* INDICACIÓN *
Reproduce palabra por palabra, de principio a fin, el hilo del foro sobre el chip cubierto de resina.

* TEXTO DE PÁGINA *
——

Hombre, yo creo que podria encontrar algun microntrolador debajo de esa capa, para extraerlo y reutilizarlo.


----------



## ByAxel (Ago 22, 2010)

De echo lo hay, pero reutilizarlo?  no creo a menos que trabajes con lupa...
Yo no tengo la experiencia de haberlo destapado pero me tope con un par de estos, uno es un micro intel de hace mucho que tengo por ahi... intel c8751h





y otro cuando destape un juego portátil de carritos, 6 botones, de esos que salieron en los 90' que solo tenia una especie de tapón cubriendo el chip que por cierto era como el de la imagen...
por eso deduje que sacar la resina a la fuerza provocaría que los terminales se rompan.


----------



## Basalto (Ago 22, 2010)

Yo creia que debajo estaria el micro con el encapsulado. En este caso no tengo nada que hacer.


----------



## Fogonazo (Ago 22, 2010)

ByAxel dijo:


> De echo lo hay, pero reutilizarlo?  no creo a menos que trabajes con lupa......


Mas bien microscopio.

——

* EXTRACTO DE DATOS *
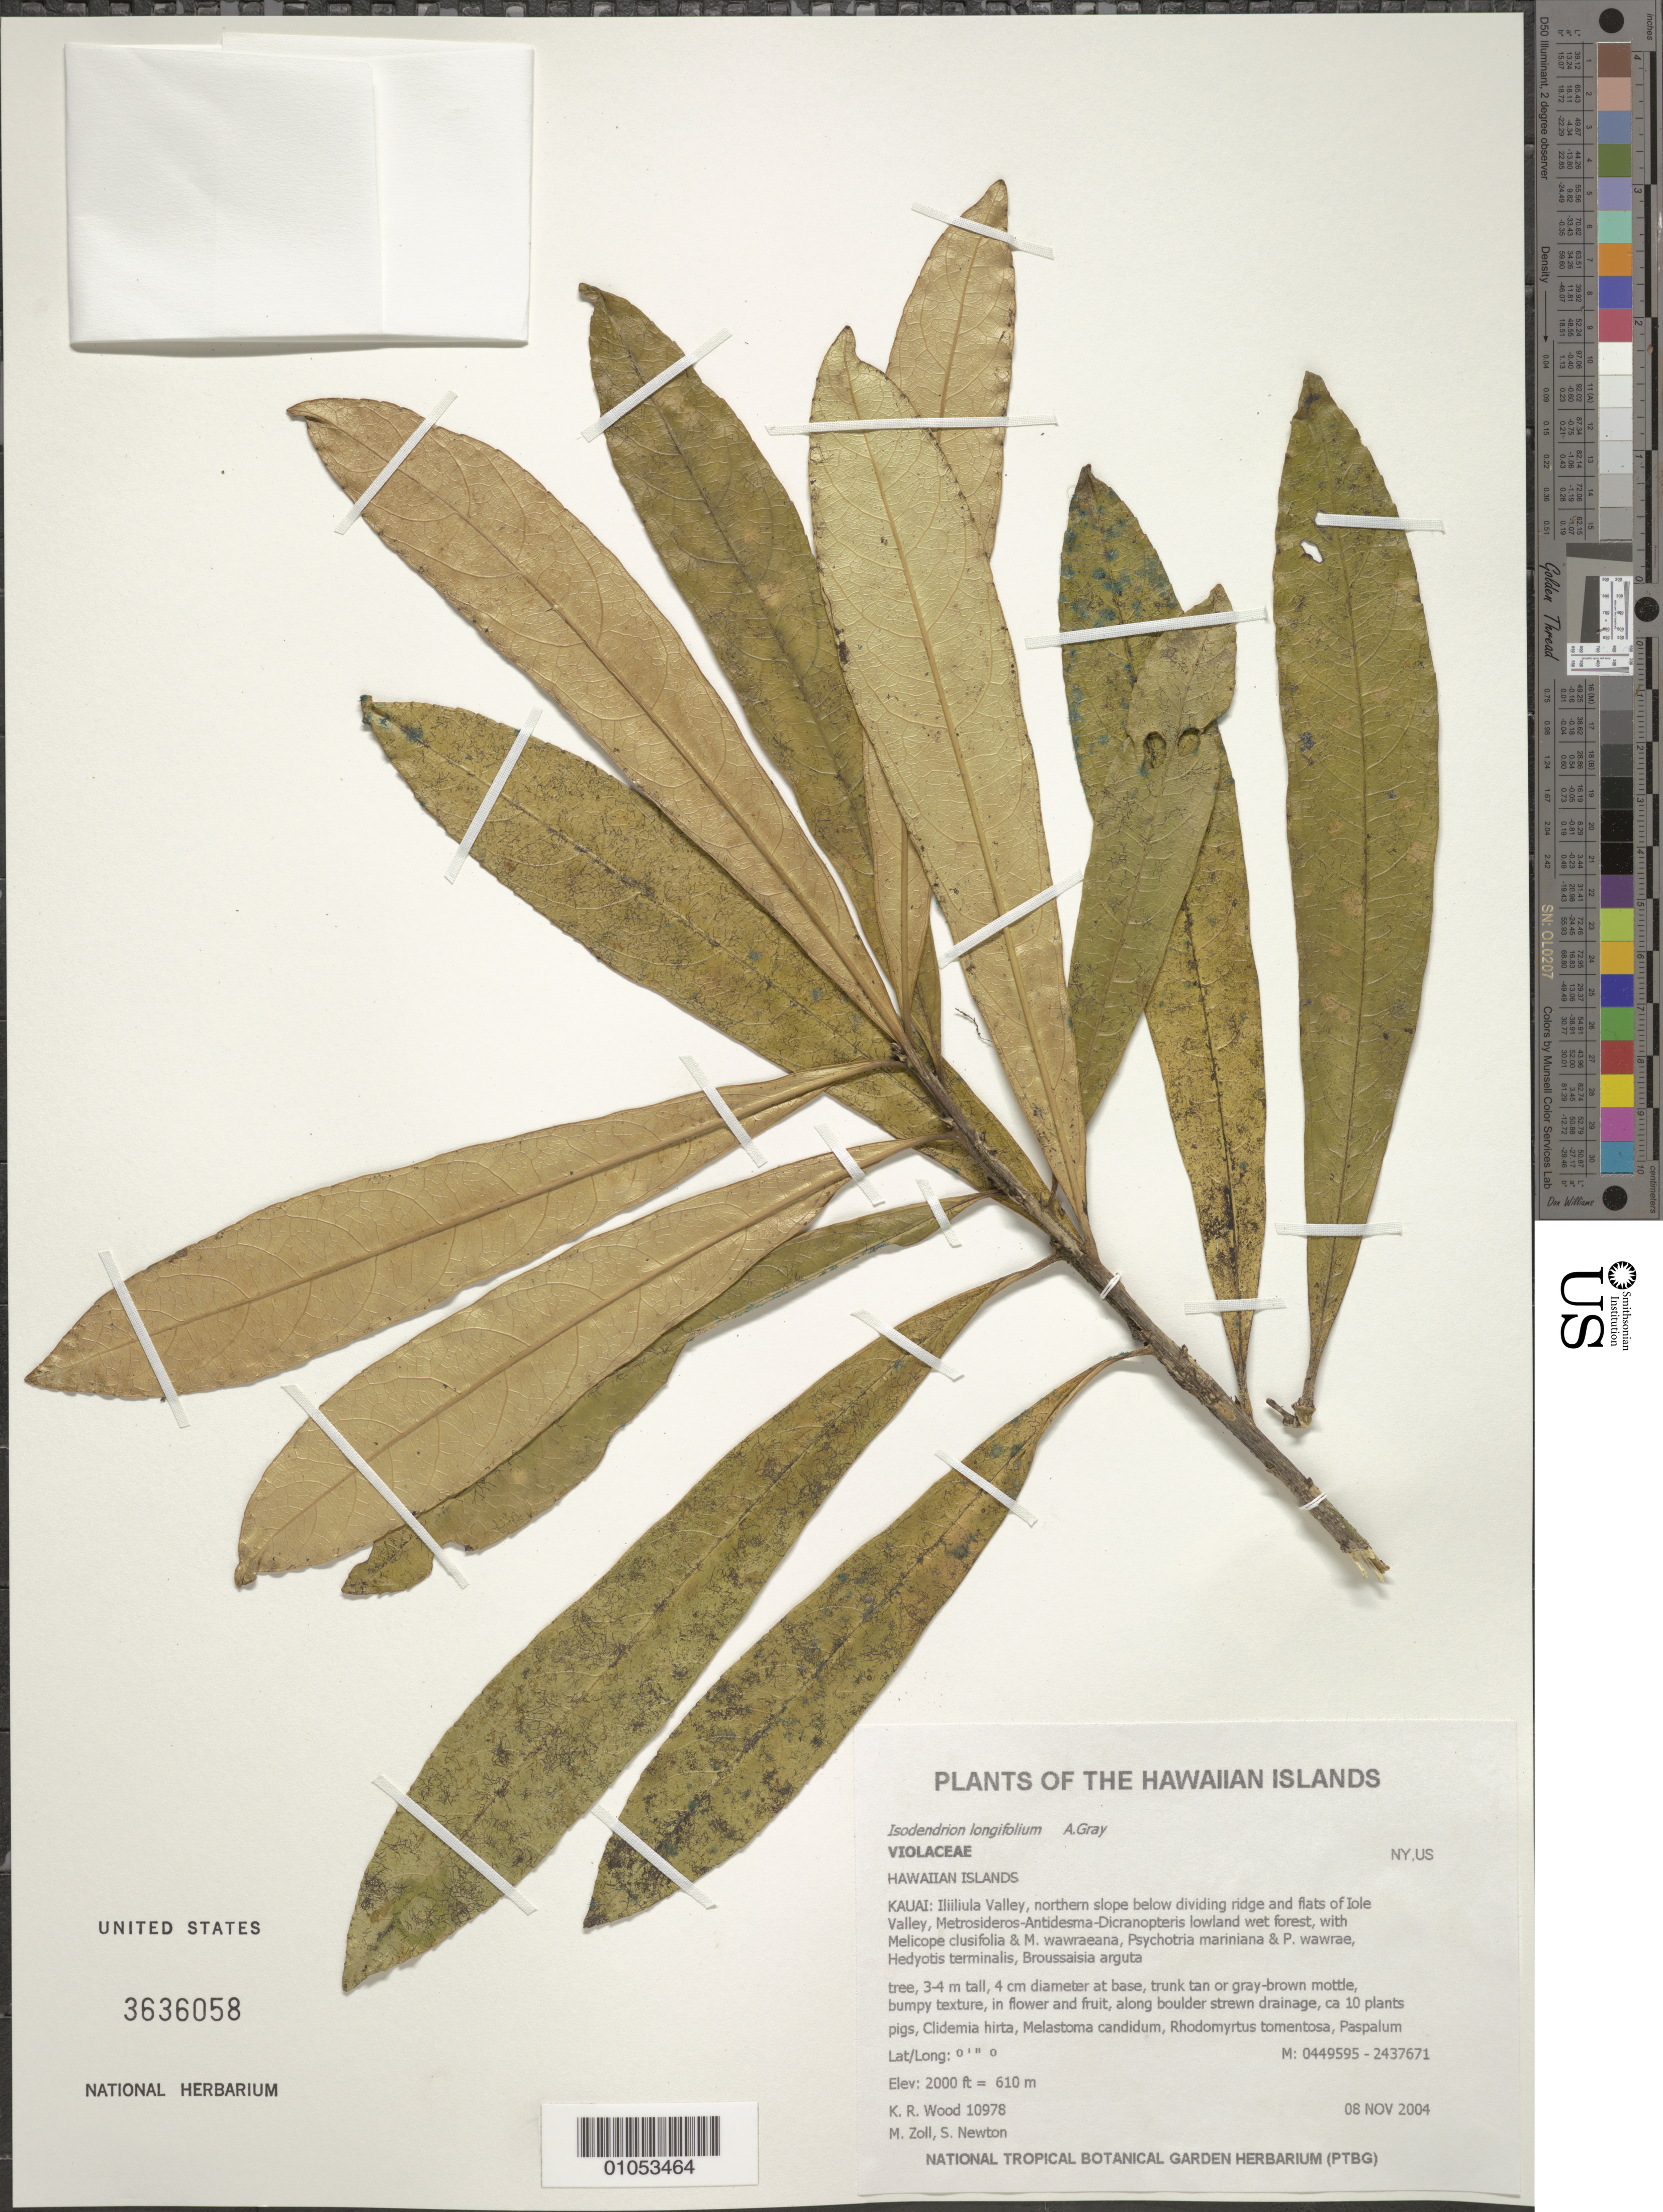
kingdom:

——

* RESPUESTA ESCRITA *
Hombre, yo creo que podria encontrar algun microntrolador debajo de esa capa, para extraerlo y reutilizarlo.


----------



## ByAxel (Ago 22, 2010)

De echo lo hay, pero reutilizarlo?  no creo a menos que trabajes con lupa...
Yo no tengo la experiencia de haberlo destapado pero me tope con un par de estos, uno es un micro intel de hace mucho que tengo por ahi... intel c8751h





y otro cuando destape un juego portátil de carritos, 6 botones, de esos que salieron en los 90' que solo tenia una especie de tapón cubriendo el chip que por cierto era como el de la imagen...
por eso deduje que sacar la resina a la fuerza provocaría que los terminales se rompan.


----------



## Basalto (Ago 22, 2010)

Yo creia que debajo estaria el micro con el encapsulado. En este caso no tengo nada que hacer.


----------



## Fogonazo (Ago 22, 2010)

ByAxel dijo:


> De echo lo hay, pero reutilizarlo?  no creo a menos que trabajes con lupa......


Mas bien microscopio.